Instruction a –
According to the permafrost project outline, when and over which country were the images from the DLR MACS camera captured?

Provided text –
────

Facilitating Machine Learning on Super-High Resolution Earth Observation Data for Detecting and Quantifying Arctic Permafrost Thaw Dynamics
Supervisors: Prof. Dr. Guido Grosse (AWI), Prof. Johann-Christoph Freytag, PhD (HU), andDr. Moritz Langer (AWI)
Project Outline:
Permafrost, covering one quarter of Earth’s landmass, is undergoing significant change in a rapidly warming Arctic. Ground ice melt results in dramatic landscape reconfiguration in many regions due to soil volume loss, geomorphic change, and re-routing of hydrology. Permafrost soil carbon is mobilized and impacts the global carbon cycle by adding greenhouse gases to the atmosphere. In this PhD project, super-high resolution (<20cm) airborne stereo imagery and LiDAR point cloud data acquired with the AWI Polar-5 airplane in the Arctic will be processed and analyzed with machine learning methods to (1) map ground ice distribution and to (2) detect and quantify the presence and abundance of thaw-related landforms. Resulting data will be (3) used to train deep learning algorithms such as convolutional neural networks (CNN) to quantify such features in satellite imagery covering very large Arctic permafrost regions. Available datasets include tens of thousands of images captured with the innovative DLR MACS camera onboard Polar-5 in summer 2018 over Canada. Multi-year airborne LiDAR datasets exist for Alaska and Canada and additional data will be acquired in 2019-2021. The airborne data will be complemented by very high resolution (<50 cm) satellite imagery available at AWI. Their large spatial coverage results in raw datasets of tens of TB size that require processing and subsequent analysis with machine learning.

────

Data records
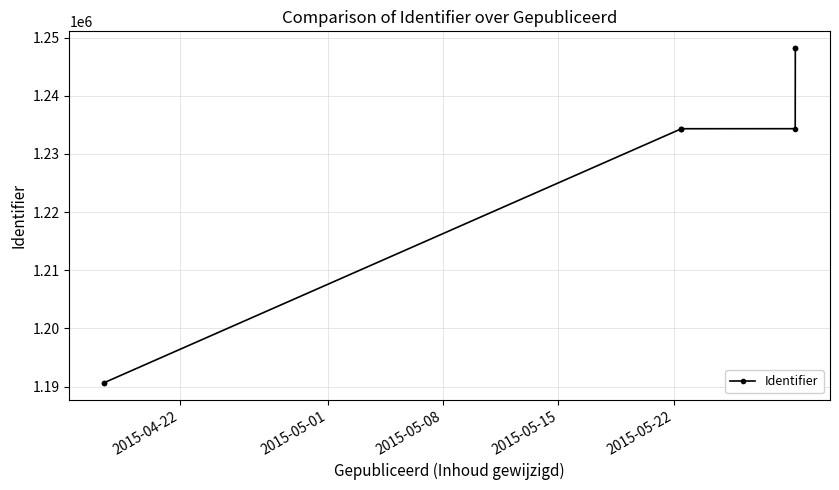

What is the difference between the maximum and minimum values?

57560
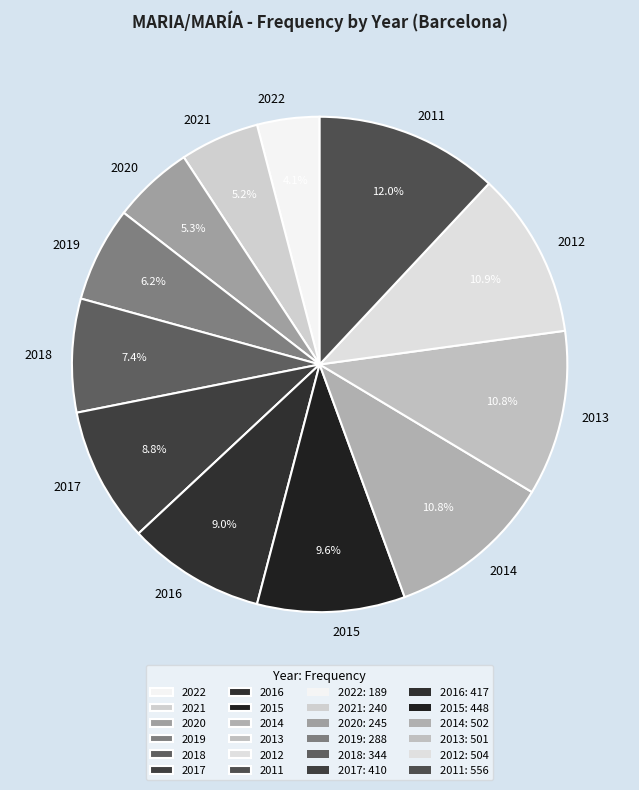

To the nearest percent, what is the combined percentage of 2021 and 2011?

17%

────

Instruction b –
Return every line of the data records entries verbatim, leaving the pictures out of your answer.

Problem solution a –
They were captured in summer 2018 over Canada.

Problem solution b –
What is the difference between the maximum and minimum values?

57560

To the nearest percent, what is the combined percentage of 2021 and 2011?

17%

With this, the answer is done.